--- The data Enclosed Below ---
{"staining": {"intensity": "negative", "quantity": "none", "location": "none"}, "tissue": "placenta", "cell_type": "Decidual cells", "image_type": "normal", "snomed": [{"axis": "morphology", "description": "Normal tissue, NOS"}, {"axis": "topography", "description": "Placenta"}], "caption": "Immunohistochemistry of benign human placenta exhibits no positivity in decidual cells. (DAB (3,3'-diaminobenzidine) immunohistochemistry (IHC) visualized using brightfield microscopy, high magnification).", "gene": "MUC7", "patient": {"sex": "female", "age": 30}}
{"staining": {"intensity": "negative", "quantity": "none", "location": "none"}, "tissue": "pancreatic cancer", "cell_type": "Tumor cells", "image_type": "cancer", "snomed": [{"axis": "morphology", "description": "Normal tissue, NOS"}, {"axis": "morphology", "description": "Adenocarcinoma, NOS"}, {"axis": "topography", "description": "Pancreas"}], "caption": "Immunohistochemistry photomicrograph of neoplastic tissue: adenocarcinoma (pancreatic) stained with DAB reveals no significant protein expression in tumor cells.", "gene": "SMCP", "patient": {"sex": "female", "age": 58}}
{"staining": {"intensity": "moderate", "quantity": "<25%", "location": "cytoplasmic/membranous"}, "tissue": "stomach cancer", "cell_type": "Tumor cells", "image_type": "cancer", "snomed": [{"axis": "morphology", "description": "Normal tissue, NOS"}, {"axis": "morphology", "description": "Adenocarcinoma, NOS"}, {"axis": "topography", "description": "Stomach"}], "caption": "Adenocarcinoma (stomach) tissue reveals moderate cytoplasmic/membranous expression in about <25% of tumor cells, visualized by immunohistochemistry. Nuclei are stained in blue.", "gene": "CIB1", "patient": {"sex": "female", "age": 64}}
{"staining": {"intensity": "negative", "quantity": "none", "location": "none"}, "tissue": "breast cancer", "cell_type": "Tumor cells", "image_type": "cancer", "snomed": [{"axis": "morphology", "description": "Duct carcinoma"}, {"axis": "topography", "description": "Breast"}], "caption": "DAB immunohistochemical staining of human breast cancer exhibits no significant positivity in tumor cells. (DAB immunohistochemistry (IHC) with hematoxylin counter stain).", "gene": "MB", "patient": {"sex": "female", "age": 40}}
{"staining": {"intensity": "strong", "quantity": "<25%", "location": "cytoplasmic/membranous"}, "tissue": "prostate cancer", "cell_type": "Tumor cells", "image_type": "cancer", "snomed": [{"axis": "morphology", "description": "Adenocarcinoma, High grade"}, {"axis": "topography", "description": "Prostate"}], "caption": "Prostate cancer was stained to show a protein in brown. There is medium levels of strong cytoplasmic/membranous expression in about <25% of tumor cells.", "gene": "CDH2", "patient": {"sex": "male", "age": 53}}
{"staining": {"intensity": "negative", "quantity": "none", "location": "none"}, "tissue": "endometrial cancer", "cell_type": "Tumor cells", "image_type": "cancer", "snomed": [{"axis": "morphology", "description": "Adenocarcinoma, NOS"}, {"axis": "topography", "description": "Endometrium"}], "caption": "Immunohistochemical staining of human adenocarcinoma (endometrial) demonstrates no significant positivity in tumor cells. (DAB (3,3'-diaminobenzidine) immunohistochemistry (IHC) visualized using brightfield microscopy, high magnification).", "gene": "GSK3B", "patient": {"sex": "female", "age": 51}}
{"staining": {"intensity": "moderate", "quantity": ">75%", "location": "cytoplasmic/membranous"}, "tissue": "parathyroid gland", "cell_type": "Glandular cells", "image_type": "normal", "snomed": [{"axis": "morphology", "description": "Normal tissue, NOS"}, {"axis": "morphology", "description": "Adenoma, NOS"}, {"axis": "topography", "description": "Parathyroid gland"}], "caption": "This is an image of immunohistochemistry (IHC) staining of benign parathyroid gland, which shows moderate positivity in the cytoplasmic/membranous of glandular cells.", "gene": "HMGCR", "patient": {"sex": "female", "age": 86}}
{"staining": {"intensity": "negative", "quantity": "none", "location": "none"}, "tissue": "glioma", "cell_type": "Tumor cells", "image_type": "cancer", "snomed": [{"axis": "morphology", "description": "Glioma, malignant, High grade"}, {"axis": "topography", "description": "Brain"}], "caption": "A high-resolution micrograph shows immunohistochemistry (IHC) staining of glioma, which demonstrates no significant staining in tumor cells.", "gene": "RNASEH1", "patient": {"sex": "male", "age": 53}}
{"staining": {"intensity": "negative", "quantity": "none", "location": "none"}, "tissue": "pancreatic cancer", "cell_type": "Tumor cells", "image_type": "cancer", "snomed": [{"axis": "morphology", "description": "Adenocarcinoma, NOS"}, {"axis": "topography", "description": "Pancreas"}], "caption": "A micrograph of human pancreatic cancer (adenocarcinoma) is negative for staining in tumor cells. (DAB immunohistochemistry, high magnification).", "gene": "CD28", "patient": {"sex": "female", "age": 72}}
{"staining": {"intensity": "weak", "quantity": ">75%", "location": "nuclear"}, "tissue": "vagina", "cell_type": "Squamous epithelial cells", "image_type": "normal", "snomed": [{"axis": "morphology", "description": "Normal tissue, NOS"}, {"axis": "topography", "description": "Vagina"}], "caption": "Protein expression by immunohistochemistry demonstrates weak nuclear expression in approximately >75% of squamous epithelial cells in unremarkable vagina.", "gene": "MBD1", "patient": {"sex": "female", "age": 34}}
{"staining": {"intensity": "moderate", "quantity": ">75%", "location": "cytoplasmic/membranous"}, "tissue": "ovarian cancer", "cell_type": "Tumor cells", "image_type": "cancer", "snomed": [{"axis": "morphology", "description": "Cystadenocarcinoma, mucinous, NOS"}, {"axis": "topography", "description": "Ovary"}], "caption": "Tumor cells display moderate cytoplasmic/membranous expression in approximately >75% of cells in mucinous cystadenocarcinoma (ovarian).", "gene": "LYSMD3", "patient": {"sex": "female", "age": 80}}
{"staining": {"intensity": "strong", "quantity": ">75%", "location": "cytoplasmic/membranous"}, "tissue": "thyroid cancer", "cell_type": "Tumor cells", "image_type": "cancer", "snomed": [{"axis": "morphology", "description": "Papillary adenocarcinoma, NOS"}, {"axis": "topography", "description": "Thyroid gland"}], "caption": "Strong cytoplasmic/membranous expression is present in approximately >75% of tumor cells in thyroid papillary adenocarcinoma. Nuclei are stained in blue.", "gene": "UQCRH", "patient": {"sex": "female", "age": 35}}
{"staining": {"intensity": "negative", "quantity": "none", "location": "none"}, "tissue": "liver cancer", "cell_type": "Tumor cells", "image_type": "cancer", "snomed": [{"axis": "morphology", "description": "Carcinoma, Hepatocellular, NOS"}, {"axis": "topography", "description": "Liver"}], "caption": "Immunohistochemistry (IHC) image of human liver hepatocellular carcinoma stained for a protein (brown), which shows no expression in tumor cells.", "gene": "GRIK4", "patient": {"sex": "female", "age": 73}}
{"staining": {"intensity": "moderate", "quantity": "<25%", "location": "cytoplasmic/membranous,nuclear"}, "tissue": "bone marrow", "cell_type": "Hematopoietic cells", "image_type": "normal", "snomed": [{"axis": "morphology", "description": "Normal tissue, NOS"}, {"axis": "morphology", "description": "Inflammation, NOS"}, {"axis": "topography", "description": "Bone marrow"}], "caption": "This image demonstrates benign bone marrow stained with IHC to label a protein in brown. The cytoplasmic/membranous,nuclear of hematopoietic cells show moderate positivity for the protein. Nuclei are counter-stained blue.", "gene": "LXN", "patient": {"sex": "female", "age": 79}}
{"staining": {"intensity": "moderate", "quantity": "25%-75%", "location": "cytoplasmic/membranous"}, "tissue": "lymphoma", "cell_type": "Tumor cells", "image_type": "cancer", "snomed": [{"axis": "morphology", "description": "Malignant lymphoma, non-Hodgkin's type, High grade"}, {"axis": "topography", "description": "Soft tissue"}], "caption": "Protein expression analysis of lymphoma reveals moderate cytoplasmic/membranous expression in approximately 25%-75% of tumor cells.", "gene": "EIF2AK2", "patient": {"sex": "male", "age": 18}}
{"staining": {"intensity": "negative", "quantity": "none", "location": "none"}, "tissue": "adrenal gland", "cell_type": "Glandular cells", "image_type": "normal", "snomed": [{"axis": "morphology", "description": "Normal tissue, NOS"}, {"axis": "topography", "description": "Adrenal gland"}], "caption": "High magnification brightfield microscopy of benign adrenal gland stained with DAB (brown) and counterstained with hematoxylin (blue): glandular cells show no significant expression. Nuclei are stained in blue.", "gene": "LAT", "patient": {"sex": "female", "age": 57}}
--- End of Enclosed The data ---
Nothing but an exact copy of the lines from the start of the entries through the line containing "photomicrograph of neoplastic" belongs in the response.

**Solved exercise**
{"staining": {"intensity": "negative", "quantity": "none", "location": "none"}, "tissue": "placenta", "cell_type": "Decidual cells", "image_type": "normal", "snomed": [{"axis": "morphology", "description": "Normal tissue, NOS"}, {"axis": "topography", "description": "Placenta"}], "caption": "Immunohistochemistry of benign human placenta exhibits no positivity in decidual cells. (DAB (3,3'-diaminobenzidine) immunohistochemistry (IHC) visualized using brightfield microscopy, high magnification).", "gene": "MUC7", "patient": {"sex": "female", "age": 30}}
{"staining": {"intensity": "negative", "quantity": "none", "location": "none"}, "tissue": "pancreatic cancer", "cell_type": "Tumor cells", "image_type": "cancer", "snomed": [{"axis": "morphology", "description": "Normal tissue, NOS"}, {"axis": "morphology", "description": "Adenocarcinoma, NOS"}, {"axis": "topography", "description": "Pancreas"}], "caption": "Immunohistochemistry photomicrograph of neoplastic tissue: adenocarcinoma (pancreatic) stained with DAB reveals no significant protein expression in tumor cells.", "gene": "SMCP", "patient": {"sex": "female", "age": 58}}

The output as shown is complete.